Studies will be undertaken to gain further insight into the biological and biochemical effects of the human interferons so as to further elucidate their mechanism(s) of action and ascertain how they can best be employed therapeutically. One of the proposed aims is to produce polyclonal and monoclonal antibodies directed against the proteins induced in interferon-treated cells. These antibodies will be used to examine the interferon-treated cells, to ascertain whether the induced proteins synthesized in response to the different human interferons are structurally and antigenically related and to determine whether these interferon-induced proteins play a role in the action of the interferon-induced enzyme activities. Methodologies will also be developed and employed which will allow for a determination of the responsiveness of freshly removed tumor tissues to the effects of the different human interferons.
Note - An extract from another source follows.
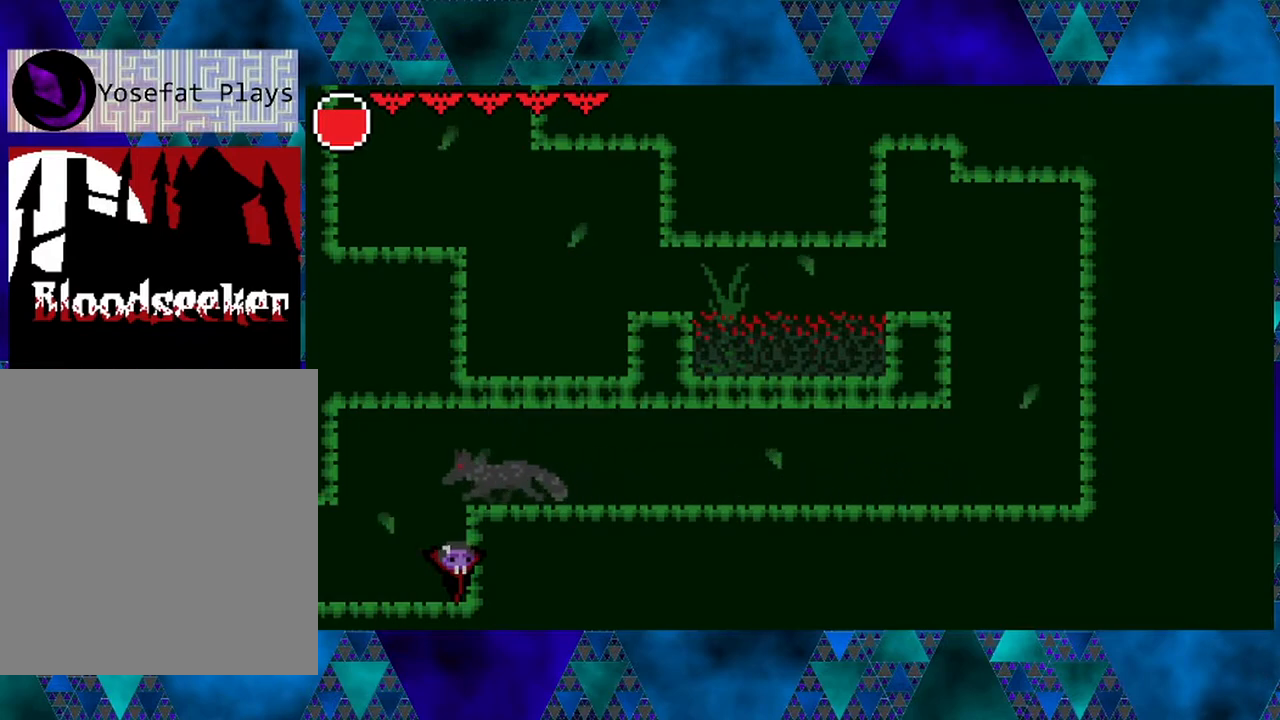
{"buttons": ["DPAD_UP"], "left_stick": "left", "right_stick": "center", "events": [[50, "Y", "down"], [250, "Y", "up"]]}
This methodology will use as a measure of responsiveness to the interferons the ability of the tumor cells to synthesize the interferon-induced proteins. This measurement will be accomplished by using the antibodies directed against the interferon-induced proteins to either immunoprecipitate radioactively-labeled interferon-induced proteins from the interferon-treated tumor cells or to stain the interferon-treated tumor cells for the presence of the interferon-induced proteins. A determination of the rsponsiveness to the interferons could be made rapidly (in 24 hr) and would allow clinicians to select patients for interferon therapy that are capable of responding to the interferon. The interferons have been found to differ in their abilities to inhibit the replication of different viruses. This comparison will be extended to include other clinically relevant viruses (e.g., adenovirus and herpes simplex virus) to determine which of the interferons is best capable of inhibiting the replication of these viruses. Purified E. coli-derived Gamma interferon has been shown in this laboratory to have a lower specific activity than leukocyte-derived Gamma interferon. Studies will be undertaken to compare the structural and biological properties of leukocyte and E. coli-derived Gamma interferons and to determine whether this observed difference in specific activity is due to the absence of carbohydrate on the E. coli-derived Gamma interferon.

National Institute of Health (NIH)
National Cancer Institute (NCI)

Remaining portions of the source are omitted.